Within the records that follow, find every line containing the string "linejoin". Copy those lines.

### Exercise inputs
══════════
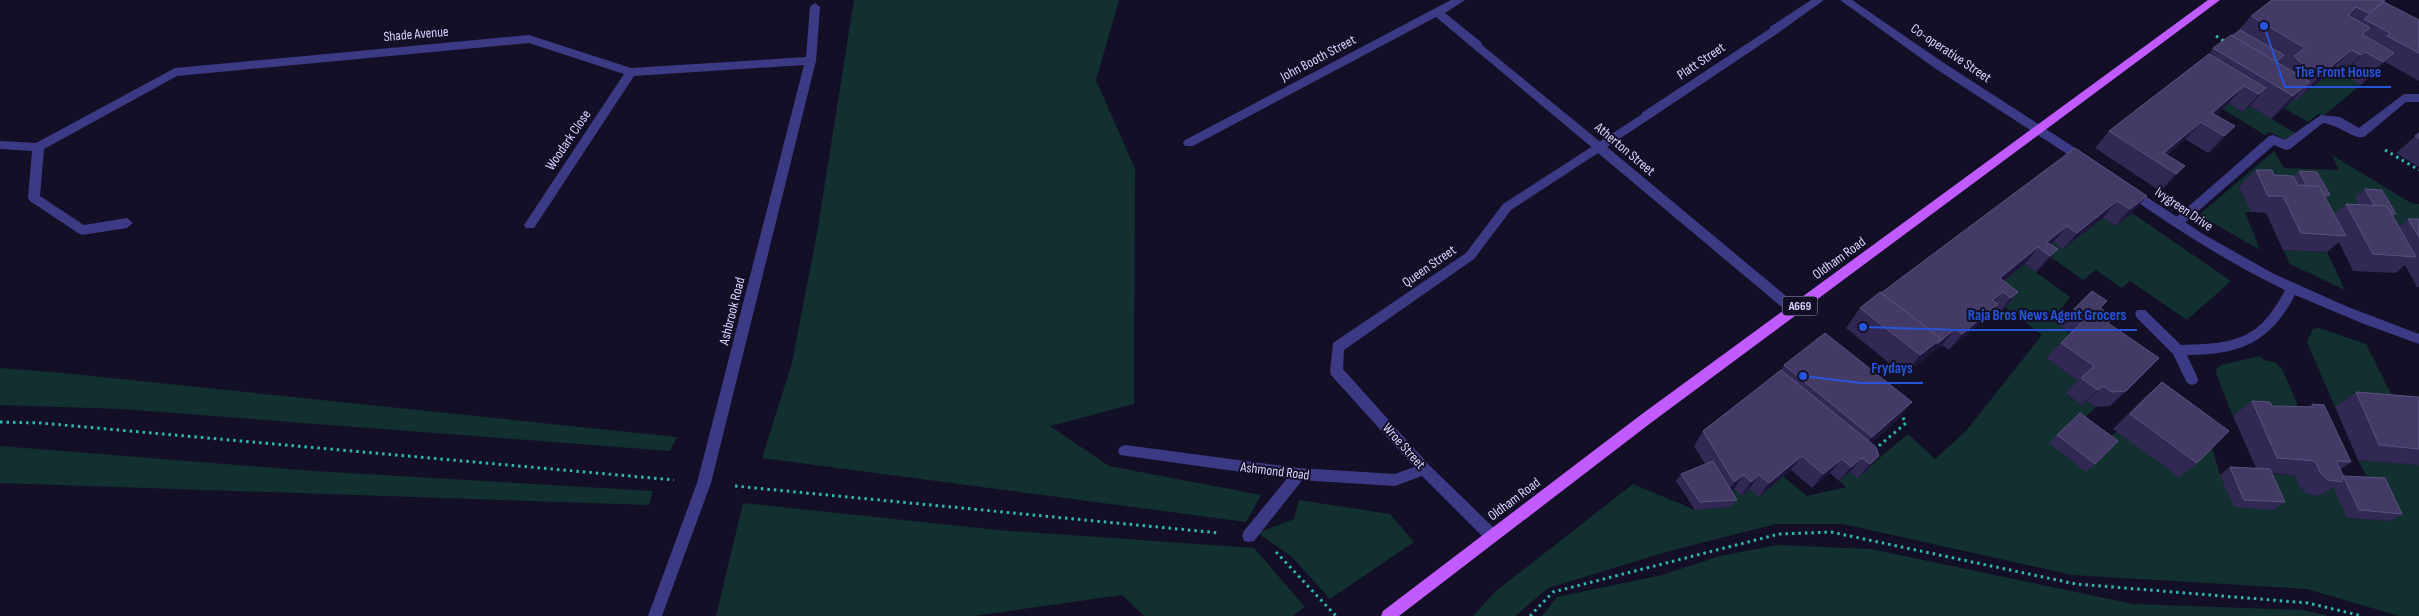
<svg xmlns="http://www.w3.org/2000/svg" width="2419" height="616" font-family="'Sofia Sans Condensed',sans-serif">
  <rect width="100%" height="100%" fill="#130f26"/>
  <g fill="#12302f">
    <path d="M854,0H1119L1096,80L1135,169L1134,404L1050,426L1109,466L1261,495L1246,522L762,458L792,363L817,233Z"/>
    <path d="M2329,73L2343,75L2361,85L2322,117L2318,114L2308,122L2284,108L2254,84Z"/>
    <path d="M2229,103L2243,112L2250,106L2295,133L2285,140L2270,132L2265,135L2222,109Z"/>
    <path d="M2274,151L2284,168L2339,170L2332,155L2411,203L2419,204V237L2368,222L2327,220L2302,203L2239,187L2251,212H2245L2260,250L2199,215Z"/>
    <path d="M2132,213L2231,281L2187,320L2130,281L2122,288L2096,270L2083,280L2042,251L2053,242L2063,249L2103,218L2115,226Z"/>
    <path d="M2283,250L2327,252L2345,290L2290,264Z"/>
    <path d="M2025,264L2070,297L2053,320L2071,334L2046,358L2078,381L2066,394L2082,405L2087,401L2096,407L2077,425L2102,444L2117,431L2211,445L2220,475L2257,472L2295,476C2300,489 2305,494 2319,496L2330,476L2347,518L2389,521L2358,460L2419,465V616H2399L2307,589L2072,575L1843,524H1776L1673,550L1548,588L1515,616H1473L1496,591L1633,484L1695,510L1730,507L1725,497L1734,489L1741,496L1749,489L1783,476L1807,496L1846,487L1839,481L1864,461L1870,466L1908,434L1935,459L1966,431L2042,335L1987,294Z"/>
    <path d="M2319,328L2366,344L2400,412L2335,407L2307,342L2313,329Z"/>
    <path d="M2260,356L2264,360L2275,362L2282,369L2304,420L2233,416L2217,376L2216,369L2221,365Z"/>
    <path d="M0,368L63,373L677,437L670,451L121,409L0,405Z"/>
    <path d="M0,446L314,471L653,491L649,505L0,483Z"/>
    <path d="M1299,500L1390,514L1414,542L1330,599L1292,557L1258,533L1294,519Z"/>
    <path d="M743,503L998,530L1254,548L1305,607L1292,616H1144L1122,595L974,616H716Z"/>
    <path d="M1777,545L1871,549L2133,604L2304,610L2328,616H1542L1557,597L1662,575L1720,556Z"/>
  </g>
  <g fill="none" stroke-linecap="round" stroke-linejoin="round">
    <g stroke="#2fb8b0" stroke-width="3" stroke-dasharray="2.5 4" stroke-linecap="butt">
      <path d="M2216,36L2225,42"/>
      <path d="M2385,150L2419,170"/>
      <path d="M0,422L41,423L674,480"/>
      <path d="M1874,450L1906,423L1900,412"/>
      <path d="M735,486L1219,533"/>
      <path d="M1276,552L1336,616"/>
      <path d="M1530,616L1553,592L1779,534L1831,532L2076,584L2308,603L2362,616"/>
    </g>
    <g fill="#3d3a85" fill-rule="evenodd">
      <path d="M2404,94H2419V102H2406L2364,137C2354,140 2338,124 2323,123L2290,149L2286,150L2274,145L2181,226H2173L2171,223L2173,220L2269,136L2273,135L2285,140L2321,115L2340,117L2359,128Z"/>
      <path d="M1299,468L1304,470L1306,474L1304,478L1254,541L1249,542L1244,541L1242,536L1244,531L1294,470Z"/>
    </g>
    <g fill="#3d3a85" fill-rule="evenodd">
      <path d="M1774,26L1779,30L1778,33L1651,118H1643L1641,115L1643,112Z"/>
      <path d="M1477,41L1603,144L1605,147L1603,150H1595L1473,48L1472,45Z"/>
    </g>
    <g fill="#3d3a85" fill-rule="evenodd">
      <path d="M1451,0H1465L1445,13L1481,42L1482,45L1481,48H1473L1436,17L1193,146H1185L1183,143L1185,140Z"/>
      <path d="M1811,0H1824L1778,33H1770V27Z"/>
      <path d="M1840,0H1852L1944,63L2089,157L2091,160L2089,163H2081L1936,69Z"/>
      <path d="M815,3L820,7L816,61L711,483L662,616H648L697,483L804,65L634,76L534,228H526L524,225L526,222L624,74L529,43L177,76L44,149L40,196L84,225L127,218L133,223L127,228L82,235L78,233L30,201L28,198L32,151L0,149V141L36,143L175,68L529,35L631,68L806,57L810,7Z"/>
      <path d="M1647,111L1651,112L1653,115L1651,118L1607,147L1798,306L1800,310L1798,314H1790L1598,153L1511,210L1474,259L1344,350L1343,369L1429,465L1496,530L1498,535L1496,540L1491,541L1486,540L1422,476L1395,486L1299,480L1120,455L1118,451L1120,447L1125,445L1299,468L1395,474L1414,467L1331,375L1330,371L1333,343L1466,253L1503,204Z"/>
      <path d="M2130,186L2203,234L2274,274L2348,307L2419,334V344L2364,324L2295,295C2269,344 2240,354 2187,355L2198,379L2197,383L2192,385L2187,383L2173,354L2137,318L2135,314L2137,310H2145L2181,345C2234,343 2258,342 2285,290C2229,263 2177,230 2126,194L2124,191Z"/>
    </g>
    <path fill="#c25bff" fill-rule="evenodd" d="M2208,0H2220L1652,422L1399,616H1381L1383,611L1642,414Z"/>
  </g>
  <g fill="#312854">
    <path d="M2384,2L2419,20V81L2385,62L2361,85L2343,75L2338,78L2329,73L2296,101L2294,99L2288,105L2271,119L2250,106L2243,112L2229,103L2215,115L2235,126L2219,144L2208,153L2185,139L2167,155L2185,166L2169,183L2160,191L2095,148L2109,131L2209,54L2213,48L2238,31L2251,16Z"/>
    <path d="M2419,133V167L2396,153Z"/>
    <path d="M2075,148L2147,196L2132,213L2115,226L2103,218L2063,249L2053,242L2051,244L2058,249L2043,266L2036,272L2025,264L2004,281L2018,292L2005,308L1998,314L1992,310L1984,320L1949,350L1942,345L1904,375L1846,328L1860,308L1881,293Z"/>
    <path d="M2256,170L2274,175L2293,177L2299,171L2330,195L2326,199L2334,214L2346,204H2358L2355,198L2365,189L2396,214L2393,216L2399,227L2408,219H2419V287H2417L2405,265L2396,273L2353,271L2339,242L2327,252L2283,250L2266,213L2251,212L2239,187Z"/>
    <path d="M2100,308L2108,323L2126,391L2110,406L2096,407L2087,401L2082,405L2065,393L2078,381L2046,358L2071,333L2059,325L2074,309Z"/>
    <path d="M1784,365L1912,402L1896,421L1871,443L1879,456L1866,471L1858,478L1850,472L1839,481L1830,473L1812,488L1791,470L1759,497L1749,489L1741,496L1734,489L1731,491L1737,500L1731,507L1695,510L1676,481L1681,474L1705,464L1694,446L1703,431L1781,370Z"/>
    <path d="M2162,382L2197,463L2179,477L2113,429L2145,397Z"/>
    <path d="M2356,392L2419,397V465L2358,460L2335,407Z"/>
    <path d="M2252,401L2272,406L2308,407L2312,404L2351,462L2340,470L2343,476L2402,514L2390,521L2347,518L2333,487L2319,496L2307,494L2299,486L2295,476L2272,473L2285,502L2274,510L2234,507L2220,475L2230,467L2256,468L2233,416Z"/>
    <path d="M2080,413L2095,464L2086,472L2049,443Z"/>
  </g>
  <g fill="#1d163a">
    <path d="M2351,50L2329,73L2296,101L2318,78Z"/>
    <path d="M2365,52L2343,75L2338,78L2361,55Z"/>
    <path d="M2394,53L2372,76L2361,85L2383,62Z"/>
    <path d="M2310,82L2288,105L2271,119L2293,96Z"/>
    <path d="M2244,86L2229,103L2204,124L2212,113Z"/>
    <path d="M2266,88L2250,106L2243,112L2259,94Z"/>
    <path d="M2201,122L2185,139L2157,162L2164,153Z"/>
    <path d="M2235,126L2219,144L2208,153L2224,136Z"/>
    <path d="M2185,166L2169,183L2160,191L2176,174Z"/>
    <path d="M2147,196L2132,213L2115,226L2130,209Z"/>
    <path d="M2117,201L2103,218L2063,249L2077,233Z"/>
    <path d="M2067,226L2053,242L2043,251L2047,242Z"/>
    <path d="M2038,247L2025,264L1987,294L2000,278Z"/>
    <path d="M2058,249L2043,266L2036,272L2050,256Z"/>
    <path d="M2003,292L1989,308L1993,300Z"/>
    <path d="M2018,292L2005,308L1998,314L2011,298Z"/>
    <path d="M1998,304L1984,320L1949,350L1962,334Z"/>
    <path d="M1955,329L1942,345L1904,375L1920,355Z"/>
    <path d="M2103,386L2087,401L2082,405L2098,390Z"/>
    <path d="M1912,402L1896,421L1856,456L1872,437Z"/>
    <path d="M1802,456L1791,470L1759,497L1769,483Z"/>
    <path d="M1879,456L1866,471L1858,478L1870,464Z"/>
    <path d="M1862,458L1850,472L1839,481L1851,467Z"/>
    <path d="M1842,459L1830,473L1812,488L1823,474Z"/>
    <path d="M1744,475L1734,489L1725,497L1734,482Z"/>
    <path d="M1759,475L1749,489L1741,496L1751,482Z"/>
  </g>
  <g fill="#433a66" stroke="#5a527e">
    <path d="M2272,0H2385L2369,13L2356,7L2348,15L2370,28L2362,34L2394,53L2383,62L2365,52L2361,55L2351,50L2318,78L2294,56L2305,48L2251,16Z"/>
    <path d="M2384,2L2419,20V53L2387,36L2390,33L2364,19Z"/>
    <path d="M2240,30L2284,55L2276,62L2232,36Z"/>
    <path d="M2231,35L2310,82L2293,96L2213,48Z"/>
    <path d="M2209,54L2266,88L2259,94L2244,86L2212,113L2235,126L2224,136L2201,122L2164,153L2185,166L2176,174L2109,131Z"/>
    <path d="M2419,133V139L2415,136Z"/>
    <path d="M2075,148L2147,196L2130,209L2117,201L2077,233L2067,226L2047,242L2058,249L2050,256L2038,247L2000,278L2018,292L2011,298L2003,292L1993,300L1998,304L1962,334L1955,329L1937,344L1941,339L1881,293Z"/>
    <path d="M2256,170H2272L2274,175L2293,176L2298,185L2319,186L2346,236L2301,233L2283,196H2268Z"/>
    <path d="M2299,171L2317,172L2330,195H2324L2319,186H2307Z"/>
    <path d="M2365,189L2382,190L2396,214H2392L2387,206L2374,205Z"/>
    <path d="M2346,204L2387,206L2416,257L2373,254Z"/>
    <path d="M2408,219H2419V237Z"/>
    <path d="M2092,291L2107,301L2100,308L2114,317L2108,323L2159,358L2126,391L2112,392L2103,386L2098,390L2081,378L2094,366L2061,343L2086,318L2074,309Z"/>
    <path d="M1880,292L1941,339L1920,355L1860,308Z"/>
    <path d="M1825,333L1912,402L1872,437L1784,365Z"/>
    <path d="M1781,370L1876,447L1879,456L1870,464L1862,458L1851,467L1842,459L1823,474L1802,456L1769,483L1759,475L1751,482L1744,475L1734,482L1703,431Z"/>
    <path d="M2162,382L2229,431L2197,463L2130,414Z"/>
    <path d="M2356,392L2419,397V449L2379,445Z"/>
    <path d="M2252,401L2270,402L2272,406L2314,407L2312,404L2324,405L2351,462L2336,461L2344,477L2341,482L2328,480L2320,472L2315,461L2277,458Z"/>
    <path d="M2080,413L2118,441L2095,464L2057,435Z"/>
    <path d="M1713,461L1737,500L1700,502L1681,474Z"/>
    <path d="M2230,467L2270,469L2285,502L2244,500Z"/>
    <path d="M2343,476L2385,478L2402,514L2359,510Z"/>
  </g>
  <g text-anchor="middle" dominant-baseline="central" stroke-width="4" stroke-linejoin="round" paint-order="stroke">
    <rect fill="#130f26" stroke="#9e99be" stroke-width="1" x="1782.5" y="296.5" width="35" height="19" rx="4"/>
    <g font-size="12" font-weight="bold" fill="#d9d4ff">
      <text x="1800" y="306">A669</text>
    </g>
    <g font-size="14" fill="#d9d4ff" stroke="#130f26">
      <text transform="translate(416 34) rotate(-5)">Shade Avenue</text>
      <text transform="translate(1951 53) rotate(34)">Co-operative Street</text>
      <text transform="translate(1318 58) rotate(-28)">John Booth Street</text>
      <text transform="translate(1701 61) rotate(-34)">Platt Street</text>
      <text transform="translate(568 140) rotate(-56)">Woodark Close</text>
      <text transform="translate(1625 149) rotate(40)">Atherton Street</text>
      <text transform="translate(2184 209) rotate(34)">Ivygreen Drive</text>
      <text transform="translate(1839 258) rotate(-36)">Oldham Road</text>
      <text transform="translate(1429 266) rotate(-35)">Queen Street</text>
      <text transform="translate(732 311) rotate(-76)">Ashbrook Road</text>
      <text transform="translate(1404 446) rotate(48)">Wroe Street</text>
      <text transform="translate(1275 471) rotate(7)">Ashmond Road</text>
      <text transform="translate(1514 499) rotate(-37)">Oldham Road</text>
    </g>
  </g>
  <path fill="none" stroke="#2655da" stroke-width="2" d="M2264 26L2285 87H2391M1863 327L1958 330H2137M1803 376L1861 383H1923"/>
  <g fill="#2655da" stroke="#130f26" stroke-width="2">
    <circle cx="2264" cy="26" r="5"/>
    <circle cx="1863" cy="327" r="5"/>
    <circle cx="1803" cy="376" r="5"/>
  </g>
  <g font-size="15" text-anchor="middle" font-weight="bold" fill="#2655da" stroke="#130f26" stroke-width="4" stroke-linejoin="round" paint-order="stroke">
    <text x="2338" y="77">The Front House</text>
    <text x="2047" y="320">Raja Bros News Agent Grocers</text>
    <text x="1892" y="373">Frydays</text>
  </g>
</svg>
══════════
### Solution
  <g fill="none" stroke-linecap="round" stroke-linejoin="round">
  <g text-anchor="middle" dominant-baseline="central" stroke-width="4" stroke-linejoin="round" paint-order="stroke">
  <g font-size="15" text-anchor="middle" font-weight="bold" fill="#2655da" stroke="#130f26" stroke-width="4" stroke-linejoin="round" paint-order="stroke">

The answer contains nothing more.